Pseudoephedrine, more commonly used as an oral decongestant, is often used as a first-line treatment for stuttering priapism (28). Pseudoephedrine acts on two receptors in bronchial smooth muscle to induce relaxation through cAMP and vasoconstriction via α-adrenergic receptors in the respiratory mucosa. Although smooth muscle contraction is possibly mediated by the effects of pseudoephedrine on α-adrenergic receptors, its effects on smooth muscle have not yet been studied. In studies conducted in a small number of cases in stuttering priapism due to sickle cell anemia, a variable response to prophylactic treatment with pseudoephedrine has been observed (29,30).
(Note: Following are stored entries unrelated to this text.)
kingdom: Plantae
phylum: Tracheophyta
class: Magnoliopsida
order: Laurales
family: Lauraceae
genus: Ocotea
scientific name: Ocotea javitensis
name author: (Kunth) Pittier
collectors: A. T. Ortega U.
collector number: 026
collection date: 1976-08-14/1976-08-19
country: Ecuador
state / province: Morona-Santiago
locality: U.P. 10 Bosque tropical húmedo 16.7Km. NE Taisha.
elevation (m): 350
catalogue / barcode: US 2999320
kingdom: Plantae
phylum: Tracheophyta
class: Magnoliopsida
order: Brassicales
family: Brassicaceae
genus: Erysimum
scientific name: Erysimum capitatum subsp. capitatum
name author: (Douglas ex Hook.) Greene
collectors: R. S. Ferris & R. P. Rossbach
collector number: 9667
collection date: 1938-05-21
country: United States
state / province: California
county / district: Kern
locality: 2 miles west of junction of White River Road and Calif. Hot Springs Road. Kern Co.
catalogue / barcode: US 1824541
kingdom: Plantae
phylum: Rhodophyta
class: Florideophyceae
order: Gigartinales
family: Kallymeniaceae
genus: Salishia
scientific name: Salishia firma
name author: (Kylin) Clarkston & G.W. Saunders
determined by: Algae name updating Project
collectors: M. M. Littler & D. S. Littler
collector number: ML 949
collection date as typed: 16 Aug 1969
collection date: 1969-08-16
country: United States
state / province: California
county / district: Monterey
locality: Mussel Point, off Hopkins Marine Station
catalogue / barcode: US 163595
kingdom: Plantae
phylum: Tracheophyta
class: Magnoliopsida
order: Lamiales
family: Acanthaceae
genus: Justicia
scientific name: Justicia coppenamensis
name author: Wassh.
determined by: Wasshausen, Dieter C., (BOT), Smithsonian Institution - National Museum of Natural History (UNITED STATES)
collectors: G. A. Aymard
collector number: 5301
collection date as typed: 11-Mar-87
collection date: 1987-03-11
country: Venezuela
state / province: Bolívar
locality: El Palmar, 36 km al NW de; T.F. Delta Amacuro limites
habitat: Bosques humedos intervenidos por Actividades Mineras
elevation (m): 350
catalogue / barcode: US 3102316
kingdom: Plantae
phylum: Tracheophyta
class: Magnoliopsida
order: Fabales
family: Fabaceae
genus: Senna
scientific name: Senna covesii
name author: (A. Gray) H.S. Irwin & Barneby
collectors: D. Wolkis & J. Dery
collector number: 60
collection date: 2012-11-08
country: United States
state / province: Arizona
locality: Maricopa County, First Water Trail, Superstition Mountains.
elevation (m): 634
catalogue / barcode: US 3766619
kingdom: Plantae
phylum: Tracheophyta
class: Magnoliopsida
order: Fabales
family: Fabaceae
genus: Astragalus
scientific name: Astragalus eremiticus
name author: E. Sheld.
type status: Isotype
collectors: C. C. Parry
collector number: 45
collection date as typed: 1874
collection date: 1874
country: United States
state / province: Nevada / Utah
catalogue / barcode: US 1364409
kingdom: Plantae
Intracavernosal injections to cavernosaphenous shunts had been performed in other reported cases with appendicitis related LFP (8,9,10,11). Intracavernosal needle aspiration, and local anaesthesia with bupivacaine, resulted in partial benefit in our patient. Unlike appendicitis associated with LFP and other cases of LFP, cavernosal blood gas analysis did not suggest ischemia or acidosis. In the literature, there is no case in which clitoral cavernosal blood gas analysis was performed. Pseudoephedrine treatment, which has been shown to work in cases of stuttering pediatric male priapism (29) and in one case of persistent symptomatic female priapism (17) was also successful in our case. Besides the significant decrease in the patient’s complaints and clitoral size, we were able to objectively demonstrate a significant decrease in the cavernosal artery resistive index compared to pre-treatment measurement by Doppler ultrasound imaging.

Conclusion

Clitoral priapism should be kept in mind as a rare non-hormonal cause of clitoromegaly. Priapism associated with acute appendicitis can also occur in females. Oral pseudoephedrine treatment is helpful in alleviating the symptoms.